For my money, a ride up the Old Historic Highway can't be beat. The traffic isn't usually that bad unless you go on a reeaaaallly nice weekend. The earlier you start the less traffic you'll see.

For example, you can take the Max out to Gresham and get off at the 188th ave/Rockwood stop. From there bike a few blocks south to Stark street, then head east on Stark. Stay on Stark for a few miles (it's straight and has a bike lane), and eventually it'll drop you down a curving hill and across a bridge that passes over the Sandy River.

From the bridge, hang a right and just start cycling up the historic highway! It's roughly 4-5 miles and a 900 ft climb, so not brutal. Eventually you'll reach the Women's Forum and the Vista House.

At Vista House, you can drop down the hill and do another 10 miles of rollers to Multnomah Falls, and then just head back to Vista House after you're done. That would give you over 2,000 ft of climbing for the ride.

Another (longer) route you can do is take the road towards Bull Run and Sandy. Lots of great climbing, some of it steeper, in there. It's something like 13 miles from Corbett to Sandy, and I think you gain 2,500 ft or so of elevation in there. Once you reach Sandy you can come back into Gresham along Bluff Road/Orient Drive.

Lastly, if you want lots of climbing, right after you reach the women's forum you can go up Larch Mountain instead of going to Vista House. It's 14.5 miles and another 3,000 ft of elevation, mostly around the same grade as the road up the historic highway. So not super hard, just a long slog up the road for an hour and a half or so.


----------



## maximum7 (Apr 24, 2008)

The road to crown point from the Women's forum is really jacked up. 
I think they close it and start work on it after this weekend, but not certain. 
WFL > Projects > Oregon > Crown Point Viaduct Project

"September 4 to September 30, 2012: The highway from Crown Point to Latourell Falls will be closed to all pedestrians and vehicles, including bicycles; the highway from Larch Mountain Road to Crown Point will be closed to vehicles longer than 25 feet. Vista House will be open.
October 1 to December 31, 2012: The highway from Larch Mountain Road to Latourell Falls will be closed to all pedestrians and vehicles, including bicycles. The highway from Latourell Falls to Bridal Veil Falls will be closed to vehicles longer than 25 feet. Vista House will be closed."
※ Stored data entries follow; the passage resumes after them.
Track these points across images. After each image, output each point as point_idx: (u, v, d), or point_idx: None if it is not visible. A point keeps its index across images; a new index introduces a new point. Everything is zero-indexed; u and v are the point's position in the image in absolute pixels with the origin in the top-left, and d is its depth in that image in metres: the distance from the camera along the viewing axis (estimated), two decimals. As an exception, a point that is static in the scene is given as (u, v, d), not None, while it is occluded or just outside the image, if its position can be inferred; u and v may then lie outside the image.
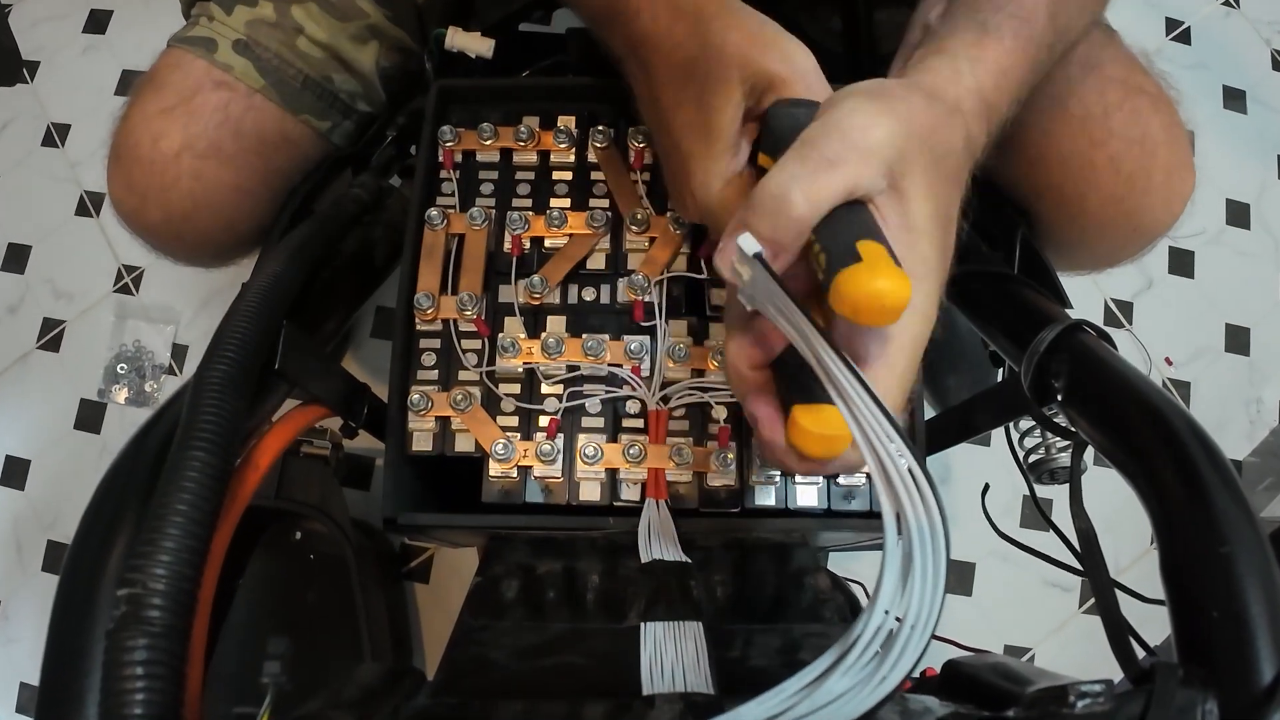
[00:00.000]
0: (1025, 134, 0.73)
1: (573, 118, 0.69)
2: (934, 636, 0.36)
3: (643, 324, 0.63)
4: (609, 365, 0.62)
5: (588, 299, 0.64)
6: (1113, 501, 0.75)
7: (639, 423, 0.62)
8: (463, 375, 0.63)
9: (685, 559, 0.55)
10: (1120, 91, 0.72)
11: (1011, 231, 0.75)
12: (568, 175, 0.68)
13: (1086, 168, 0.72)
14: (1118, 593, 0.51)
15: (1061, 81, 0.71)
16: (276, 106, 0.76)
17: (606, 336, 0.62)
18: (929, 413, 0.65)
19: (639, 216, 0.64)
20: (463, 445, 0.62)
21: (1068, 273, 0.82)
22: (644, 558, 0.55)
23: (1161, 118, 0.72)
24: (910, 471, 0.37)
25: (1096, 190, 0.72)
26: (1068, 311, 0.66)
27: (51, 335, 1.53)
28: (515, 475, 0.61)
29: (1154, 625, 0.50)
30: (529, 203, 0.67)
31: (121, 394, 1.49)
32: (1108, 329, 0.60)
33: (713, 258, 0.45)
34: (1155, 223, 0.75)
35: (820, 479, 0.61)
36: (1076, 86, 0.71)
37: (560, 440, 0.61)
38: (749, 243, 0.42)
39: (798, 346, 0.40)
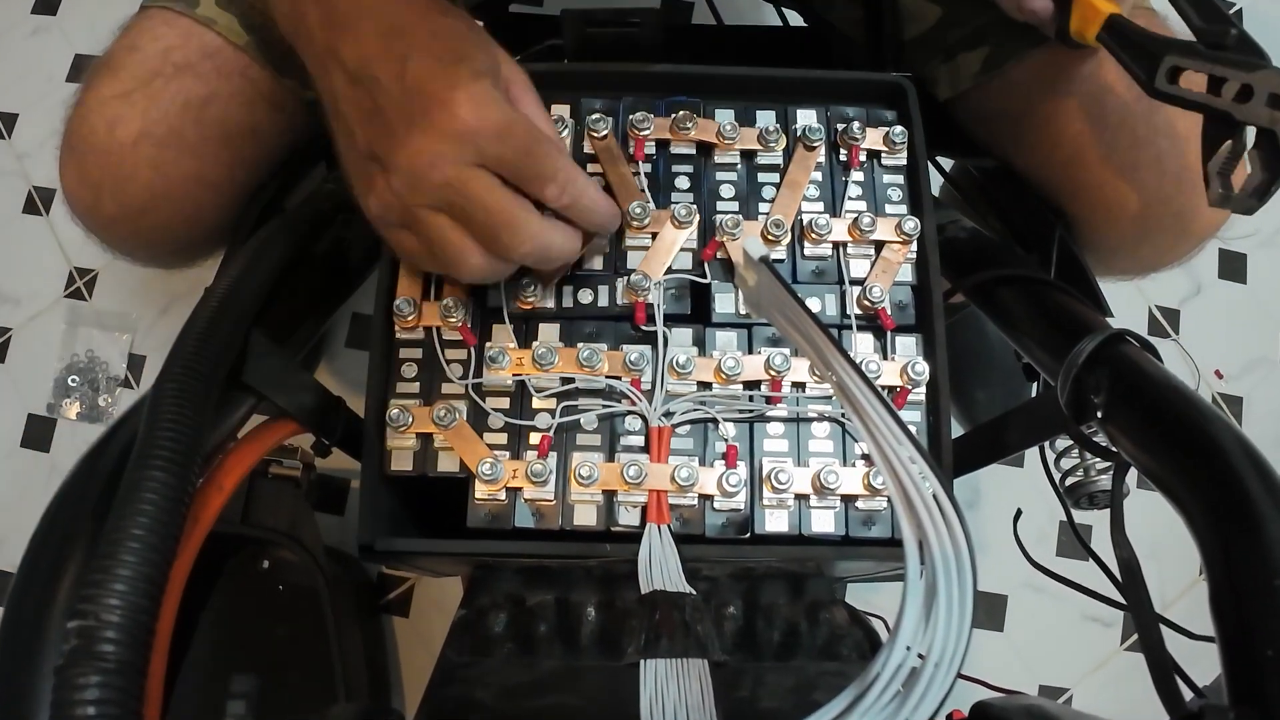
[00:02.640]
0: (1061, 132, 0.73)
1: (567, 106, 0.69)
2: (960, 676, 0.36)
3: (643, 329, 0.63)
4: (606, 377, 0.62)
5: (584, 302, 0.64)
6: (1157, 528, 0.75)
7: (639, 440, 0.62)
8: (446, 388, 0.63)
9: (689, 590, 0.55)
10: None
11: (1048, 233, 0.75)
12: (562, 170, 0.68)
13: (1128, 167, 0.72)
14: (1163, 628, 0.51)
15: (1097, 75, 0.71)
16: (253, 80, 0.76)
17: (604, 346, 0.62)
18: (956, 430, 0.65)
19: (639, 211, 0.64)
20: (446, 465, 0.62)
21: (1108, 278, 0.82)
22: (644, 588, 0.55)
23: None
24: (935, 496, 0.37)
25: (1139, 190, 0.72)
26: (1108, 320, 0.66)
27: (-4, 344, 1.53)
28: (503, 498, 0.61)
29: (1202, 664, 0.50)
30: (519, 200, 0.67)
31: (73, 409, 1.49)
32: (1152, 339, 0.60)
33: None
34: (1203, 223, 0.75)
35: (837, 503, 0.61)
36: (1115, 80, 0.71)
37: (553, 459, 0.61)
38: (755, 246, 0.42)
39: (809, 358, 0.40)
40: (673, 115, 0.67)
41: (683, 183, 0.67)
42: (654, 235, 0.65)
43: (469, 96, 0.51)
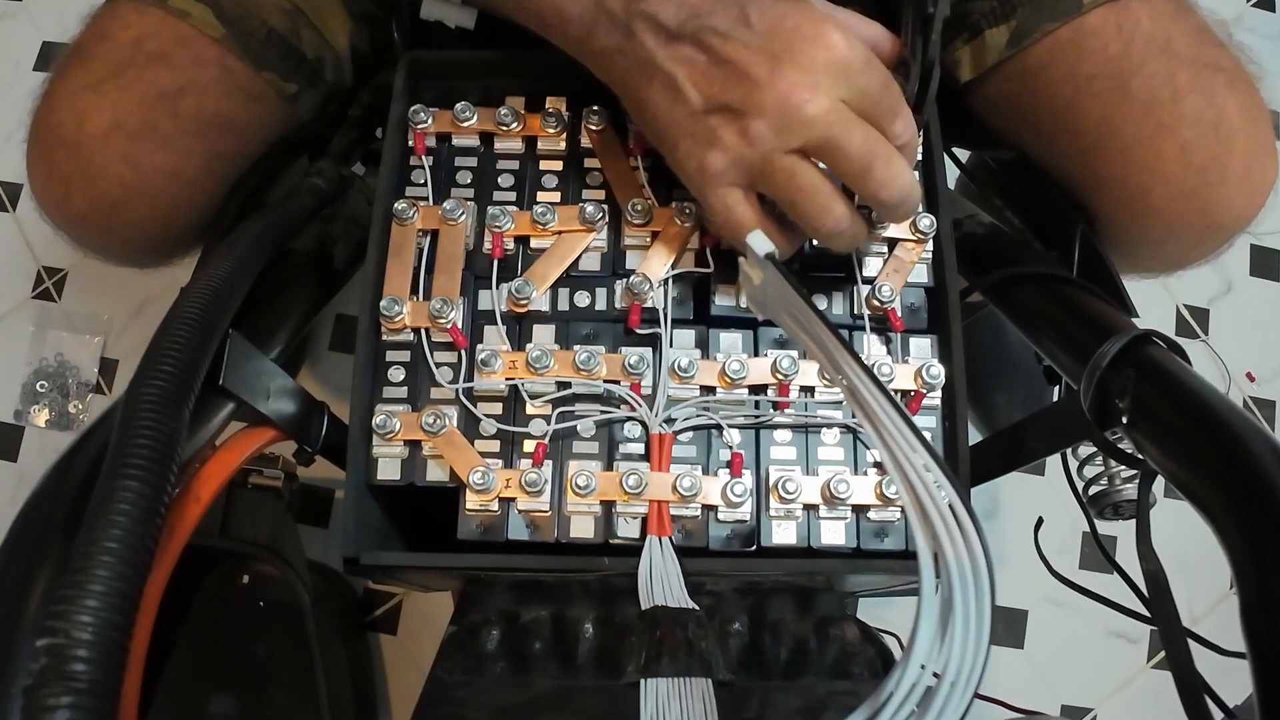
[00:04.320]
0: (1082, 119, 0.73)
1: (563, 98, 0.69)
2: (977, 695, 0.36)
3: (641, 333, 0.63)
4: (604, 382, 0.62)
5: (580, 305, 0.64)
6: (1185, 540, 0.75)
7: (639, 448, 0.62)
8: (435, 393, 0.63)
9: (692, 605, 0.55)
10: (1191, 70, 0.72)
11: (1069, 229, 0.75)
12: (557, 165, 0.68)
13: (1153, 157, 0.72)
14: (1191, 644, 0.51)
15: (1120, 59, 0.71)
16: (230, 71, 0.76)
17: (602, 349, 0.63)
18: (974, 436, 0.65)
19: (639, 207, 0.64)
20: (435, 474, 0.62)
21: (1133, 275, 0.82)
22: (644, 604, 0.55)
23: (1239, 97, 0.73)
24: (951, 506, 0.37)
25: (1165, 183, 0.72)
26: (1134, 320, 0.66)
27: (-39, 347, 1.53)
28: (496, 509, 0.61)
29: (1233, 682, 0.50)
30: (512, 196, 0.67)
31: (41, 416, 1.49)
32: (1180, 340, 0.60)
33: None
34: (1234, 217, 0.75)
35: (848, 514, 0.61)
36: (1140, 64, 0.71)
37: (548, 468, 0.61)
38: (760, 242, 0.42)
39: (816, 359, 0.41)
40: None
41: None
42: (654, 234, 0.65)
43: (838, 28, 0.54)
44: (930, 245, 0.65)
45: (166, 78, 0.74)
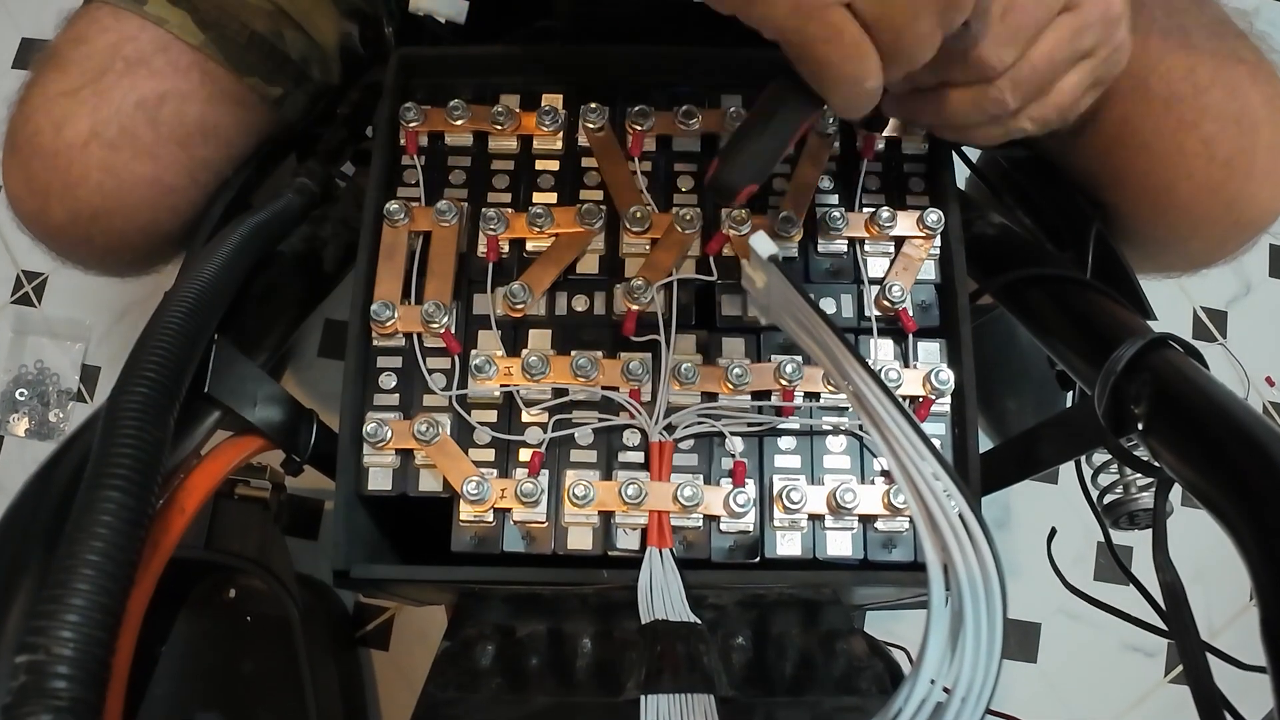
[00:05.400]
0: (1101, 113, 0.73)
1: (560, 95, 0.69)
2: (989, 711, 0.36)
3: (638, 339, 0.63)
4: (603, 388, 0.62)
5: (578, 309, 0.64)
6: (1204, 550, 0.75)
7: (638, 457, 0.62)
8: (428, 400, 0.63)
9: (694, 619, 0.55)
10: (1212, 62, 0.72)
11: (1084, 228, 0.75)
12: (554, 165, 0.68)
13: (1174, 152, 0.72)
14: (1210, 658, 0.51)
15: (1139, 55, 0.71)
16: (212, 77, 0.76)
17: (600, 354, 0.63)
18: (984, 444, 0.65)
19: (638, 215, 0.64)
20: (428, 484, 0.62)
21: (1150, 276, 0.82)
22: (644, 618, 0.55)
23: (1262, 90, 0.73)
24: (961, 515, 0.37)
25: (1187, 178, 0.72)
26: (1150, 323, 0.66)
27: (-62, 354, 1.53)
28: (491, 519, 0.61)
29: (1253, 697, 0.50)
30: (507, 197, 0.67)
31: (21, 425, 1.49)
32: (1197, 343, 0.60)
33: None
34: (1257, 214, 0.75)
35: (855, 524, 0.61)
36: (1159, 58, 0.71)
37: (544, 478, 0.61)
38: (763, 243, 0.42)
39: (822, 365, 0.41)
40: (675, 109, 0.67)
41: (685, 182, 0.67)
42: (654, 241, 0.65)
43: None
44: (938, 241, 0.65)
45: (146, 84, 0.74)
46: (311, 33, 0.80)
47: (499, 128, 0.68)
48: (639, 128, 0.66)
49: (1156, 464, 0.57)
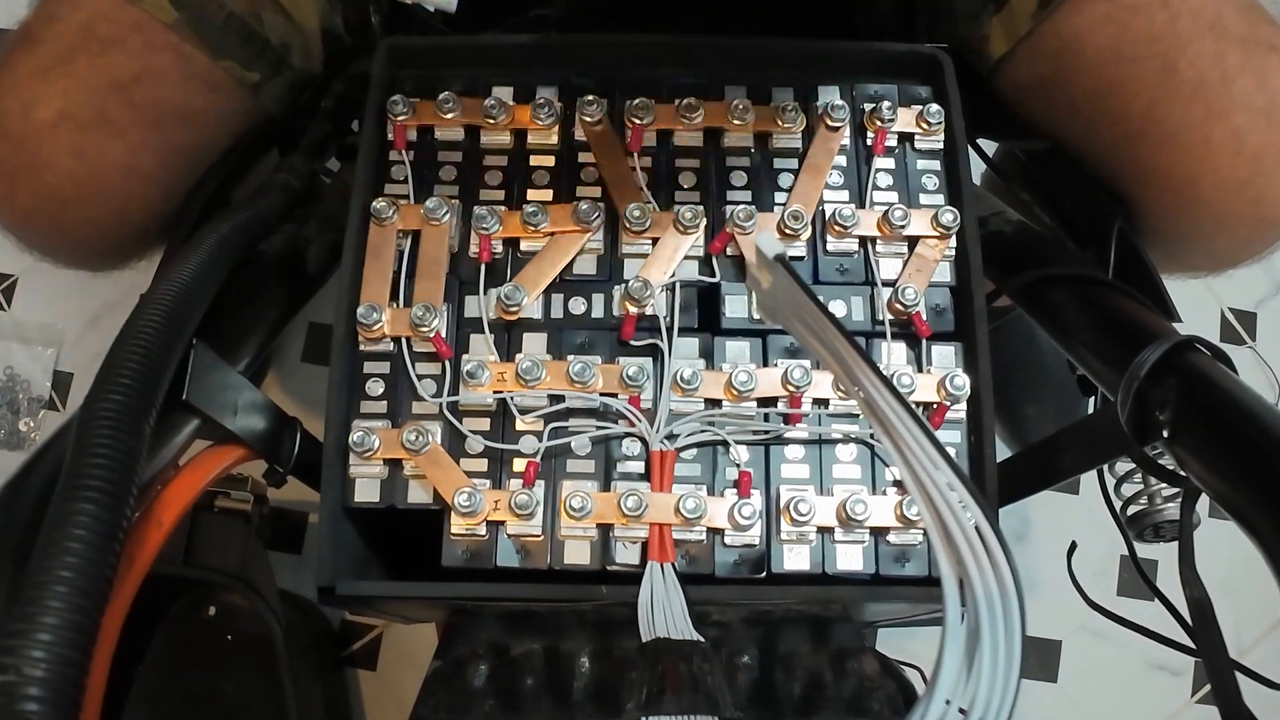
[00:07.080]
0: (1124, 104, 0.73)
1: (555, 87, 0.69)
2: (1008, 733, 0.36)
3: (638, 343, 0.63)
4: (601, 395, 0.62)
5: (575, 312, 0.64)
6: (1232, 563, 0.75)
7: (638, 467, 0.62)
8: (418, 408, 0.63)
9: (697, 637, 0.55)
10: (1241, 49, 0.72)
11: (1105, 225, 0.75)
12: (549, 160, 0.68)
13: (1201, 145, 0.72)
14: (1239, 677, 0.51)
15: (1167, 38, 0.71)
16: (187, 58, 0.76)
17: (598, 359, 0.63)
18: (1002, 452, 0.65)
19: (637, 213, 0.64)
20: (417, 495, 0.62)
21: (1175, 275, 0.82)
22: (645, 635, 0.55)
23: None
24: (977, 528, 0.37)
25: (1214, 172, 0.72)
26: (1175, 325, 0.66)
27: (-98, 359, 1.53)
28: (483, 533, 0.61)
29: (1285, 718, 0.50)
30: (501, 194, 0.67)
31: (-10, 432, 1.49)
32: (1225, 346, 0.60)
33: None
34: None
35: (866, 537, 0.61)
36: (1187, 43, 0.71)
37: (540, 489, 0.61)
38: (769, 242, 0.42)
39: (830, 368, 0.40)
40: (676, 102, 0.67)
41: (687, 179, 0.67)
42: (654, 241, 0.65)
43: None
44: (953, 241, 0.65)
45: (119, 65, 0.74)
46: (293, 13, 0.80)
47: (491, 121, 0.68)
48: (638, 121, 0.66)
49: (1182, 473, 0.57)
My club is doing Larch Mtn. on Monday. You're welcome to join us. 
Starting at 9 from Mc Menamins at EdgeField,


----------



## brujenn (Nov 26, 2007)

You can also take max to the airport and then ride out on Marine Drive. From Troutdale you can take the historic highway to Crown Point, but it's closed from there east for a mile or two. When are you thinking about doing the ride? I might go along - if your pace isn't too speedy.


----------



## maximum7 (Apr 24, 2008)

I'll be attempting it on Sat. Haven't ridden since last Sat. so I'll be outta shape.


----------



## brujenn (Nov 26, 2007)

I rode to Crown Point on Sunday, and yeah, there's been dramatic slippage of a big chunk of earth toward the river. I'm booked all day Saturday. Have fun.


----------



## Guest (Oct 2, 2012)

I rode to crown point on Saterday we probably passed each other. I went through the road block at crown point because the road looked pretty good. The road is closed for a good reason, it is really torn up about a half mile from crown point. Oh well it was a grat ride!!


----------



## 80turbota (Dec 3, 2011)

That is another ride that my daughter and I want to make next summer. I would love it if my wife would do it too but it is not to be. She just isn't ready for a challenge like that. Little steps.One of these days she will though. One of these days. 
We are going to try the ride from Rufus to Celilo. I think that would be a great ride too. Not real long but very little traffic. Really a nice road to boot.


----------



## Guest (Oct 12, 2012)

you should do the crown point ride. It isnt that bad for climbing I was really shocked at how little climbing it was. The rufus ride sounds like a good one too!


----------